…..Something hand made (or in our case, hand printed) by a good craftsman, maybe…..
I believe that, historically, this has been the challenge for photography to be accepted in the (fine) art world as many see it as not being hand made but the product of chemical/technological processes.
In an advanced photography class I took at the university last year, we wrote our own proposals and outlined our planned outcomes. I was the only student who was not going to use all digital. My argument, and one that I don’t necessarily fully believe in but wanted to bring into the discussion, was that digital moves the work just one more step away from showing the “hand of the artist,” something that, IMO, is always something that photgraphy has been criticized for. When we had our critiques, I always asked the others to identify the “hand of the artist” in their work. After all, whose ”hand” was shown in their work when they applied a filter in PhotoShop, theirs or the programmer who wrote it. It did create some interesting responses and veered into what we have looked at on this thread about ”what is art.”

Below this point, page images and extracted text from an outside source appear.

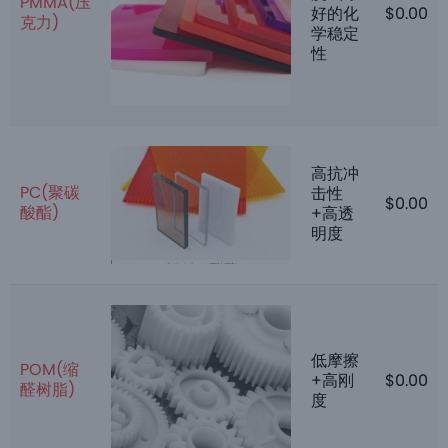
PMMA(压
好的化
$
0.00
克力)
学稳定
性
高抗冲
PC(聚碳
击性
$
0.00
酸酯)
+高透
明度
低摩擦
POM(缩
+高刚
$
0.00
醛树脂)
度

That said, I don’t believe that the presence of “the hand” necessarily pulls a work into the realm of art either. I consider myself an artist and while I have been into photography for almost 50 years, I primarily like working by drawing with graphite on paper. And, in a previous career, I spent a decade as a draftsman, producing engineering drawings with a pencil on vellum, long before the the advent of computers to do the same. While I still admire “the hand” that is apparent in many of those works, I haven’t thought of them as art. Maybe I need to rethink that.